= Pittsfield phylactery =

Missing phylactery

The Pittsfield phylactery is a missing phylactery with a black leather strap. It was discovered in Pittsfield, Massachusetts on the property of Joseph Merrick in 1815. It contained Hebrew writing and was later lost.

"In June 1815, a boy employed by Merrick 'to clear the yard between the house and the wood house' found a black leather strap among the debris left by plowing. According to Josiah Priest, who took the account from the Reverend Mr. Ethan Smith, author of "View of the Hebrews," Merrick tossed the object in a box and forgot about it for several days until his curiosity got the better of him. When Merrick cut the strap open, he found that the box contained several tightly scrolled pieces of parchment inscribed with Hebrew characters."

Historian William H. Goetzmann wrote that "the Pittsfield phylactery caught the attention of nearly every major nineteenth-century proponent of the Lost Tribes theory before it mysteriously disappeared.

A local Congregational minister, William Allen, was asked by Presbyterian minister Sylvester Larned to interpret the 4 pieces, interpreting them as being Hebrew versions of parts of Deuteronomy and Exodus. At first accepting the suggestion it was old and backed the lost tribes argument, he then suggested that as it was found in an area 'in which chips and dirt had accumulated for years' and was in good condition, another explanation was more likely, that it had been dropped by one of the German and American prisoners Merrick employed during the War of 1812.

Larned, disagreeing with Allen's hypothesis, sent it to the American Antiquarian Society, specifically to Elias Boudinot. There is no evidence of its existence after this, and it was not mentioned in Boudinot's 1816 book A Star in the West, A Humble Attempt to Discover the Long Lost Ten Tribes of Israel; Preparatory to Their Return to Their Beloved City, Jerusalem.

Lee M. Friedman wrote about it in 1917 but found no conclusive evidence support the possibility of it having been dropped by a Jewish settler or trader.

Enter now the Vermont clergyman Ethan Smith who having learned of the phylactery interviewed Merrick and wrote an account of its discovery which was similar to Allen's. He then spoke to a Dr.
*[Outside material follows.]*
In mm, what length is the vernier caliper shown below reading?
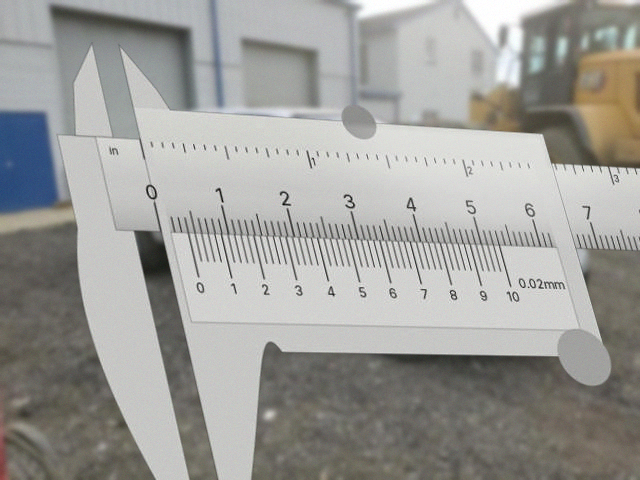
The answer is 4.0 mm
West in nearby Stockbridge and who told him that 'an old Indian informed him that his fathers in this country, had, not long since, been in the possession of a book which they had, for a long time, carried with them, but having lost the knowledge of reading it, they buried it with an Indian Chief.' Smith believed that 'these passages . . . were found in the strap of rawhide; which unquestionably had been written on the very pieces of parchment now in the possession of the Antiquarian Society, before Israel left the land of Syria, 25000 years ago.' In 1823 Smith wrote View of the Hebrews which argues that Native Americans were in fact the Ten Lost Tribes of Israel.
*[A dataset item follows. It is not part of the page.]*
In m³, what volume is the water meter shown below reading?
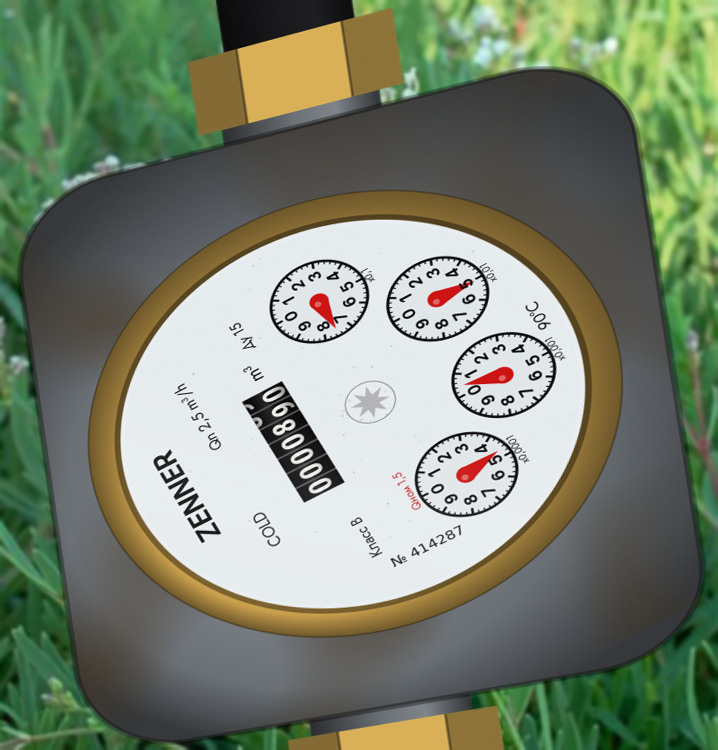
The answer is 889.7504 m³
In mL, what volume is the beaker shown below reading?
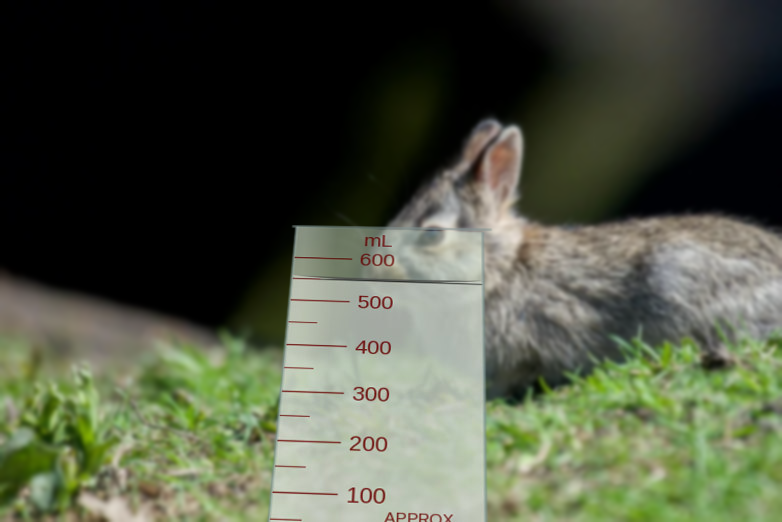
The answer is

Fawn M. Brodie, the first important historian to write a non-hagiographic biography of Joseph Smith, proposed that Joseph Smith's theory of the Hebraic origin of the American Indians came "chiefly" from View of the Hebrews. "It may never be proved that Joseph saw View of the Hebrews before writing the Book of Mormon," wrote Brodie in 1945, "but the striking parallelisms between the two books hardly leave a case for mere coincidence."
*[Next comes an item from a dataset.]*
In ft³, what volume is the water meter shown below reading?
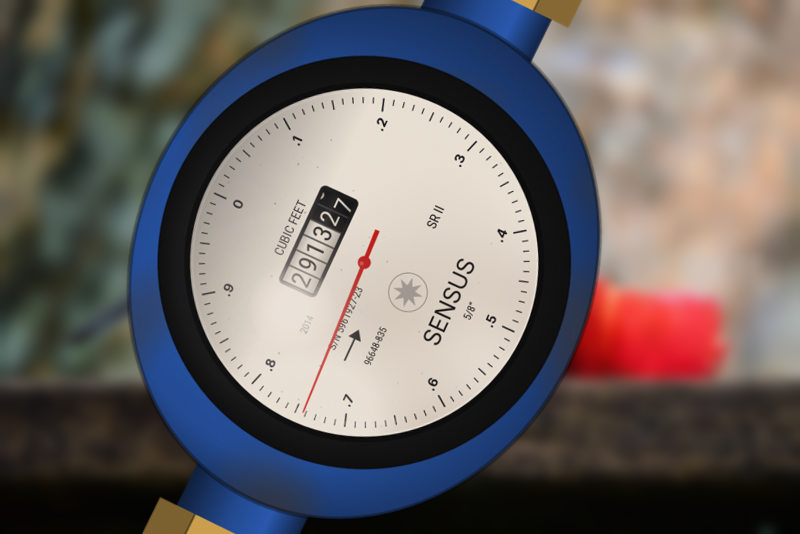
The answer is 291326.74 ft³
Goetzmann thought it likely, if not certain, that a young Joseph Smith heard of the phylactery, concluding that "If the Pittsfield discovery was not a direct source of the Mormon legend, at the very least it contributed to the contemporary mythology that caused other writers to concoct tales about ancient historical manuscripts found in America."

Discussion of the artifact was part of a 2011 historical reenactment in the area.